Bir insan düşünün; başına gelmedik kalmamakta. En zor sınavlarla, en çetin problemlerle denendiği halde en küçük bir sızlanma ve şikâyette bulunmama... İmtihanın biri bitmeden daha zor bir diğeri başlamakta, ama hiç sarsılmadan o hep şükretmekte, sadece Allah’a dayanmakta. Putperest baba ile imtihan, çocuksuzlukla imtihan, sonra evlâttan vazgeçmekle imtihan, en sevdiğini kurban etmekle/fedâ etmekle imtihan, evlâdı dağ başına bırakmakla imtihan... Çevre şartlarının en olumsuzu ile, toplumda tek başına olmakla, ahlâksız ve putperest insanlarla sınav, tâğutların en inkârcılarından biriyle, yaratıcı ve öldürücü bir rab olduğunu iddia eden biriyle, sadistlikte Neron’a örnek olan gaddar Nemrut’la denenme, putperest düzenle sınanma, ateşle imtihan... Fakirlikle imtihan olmaktan çok daha zor olan zenginlikle, malı infak etmekle, misafirlere ikramla imtihan. İnsanlarla imtihan olduğu gibi hayvanlarla da imtihan. Hicretle, yeni vatan arayışlarıyla imtihan. Aile ile, çevre ile, devletle imtihanın her çeşidini tadan ve bütün sınavlardan başarıyla geçen kimsenin dünyada da avans cinsinden ödülü vardır: İmamlık/önderlik.

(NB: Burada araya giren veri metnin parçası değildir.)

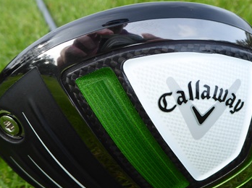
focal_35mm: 58
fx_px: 422
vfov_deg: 25.0
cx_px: 151
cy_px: 128
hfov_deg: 33.2
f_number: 3.5
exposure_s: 1/160
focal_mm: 5.4
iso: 80
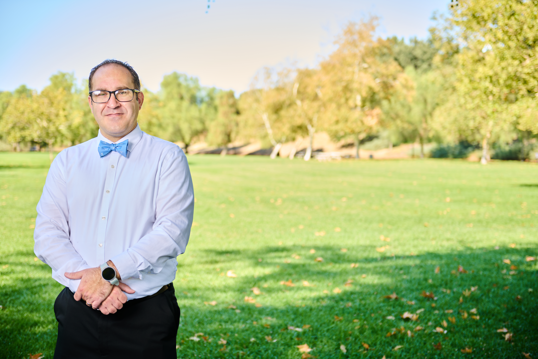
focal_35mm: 50
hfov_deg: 39.6
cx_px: 269
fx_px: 747
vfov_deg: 27.0
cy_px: 180
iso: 100
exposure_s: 1/200
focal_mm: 50
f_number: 3.2
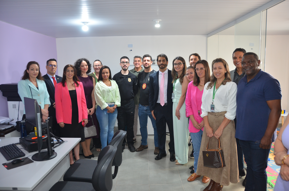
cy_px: 96
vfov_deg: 47.7
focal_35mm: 27
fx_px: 216
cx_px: 144
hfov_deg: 67.5
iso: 640
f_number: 3.5
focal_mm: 18
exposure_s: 1/60
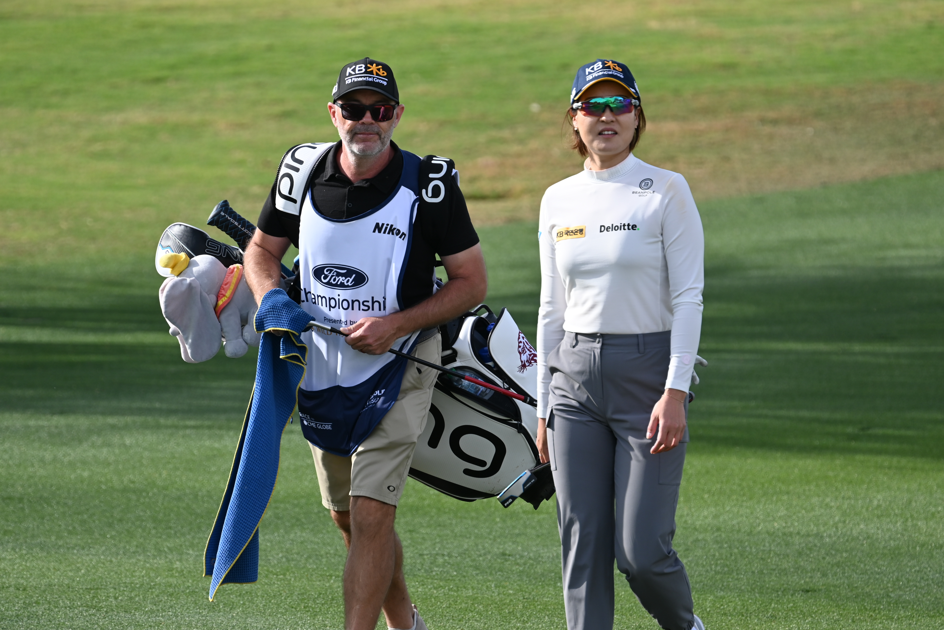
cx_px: 472
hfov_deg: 3.4
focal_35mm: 600
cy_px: 315
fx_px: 15732
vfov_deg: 2.3
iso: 200
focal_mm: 400
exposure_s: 1/640
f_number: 5.6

“Bizim şartlarımız başka, ülkenin durumu, yasalar, yasaklar, çevre şartları, konjonktür...” diye bin dereden su getirip kendini temize çıkarmaya çalışanların, “yenim dar, yerim dar” diyenlerin kulakları çınlasın! Ve bu tavrın dünyada avans cinsinden cezası da aynı âyette vurgulanır:

“...Ben seni insanlara imam/önder yapacağım' demişti. 'Soyumdan da (imamlar/önderler yap, yâ Rabbi!)' dedi. Allah: 'Ahdim zâlimlere ermez (onlar için söz vermem)' buyurdu.[6]" Yâni zâlimlerin önder olmaya hakları yoktur. Allah’ın ahdi, her şartta Allah’ı seçenleredir. İmam/önder, örnek olma liyakatini gösteremeyenler, gerçek imamları, peygamberleri önder ve örnek kabul etmezlerse, kâfirlerin elinde oyuncak olmaktan kurtulamayacaktır. Bugünkü her çeşit problemin temeli bundan ibarettir.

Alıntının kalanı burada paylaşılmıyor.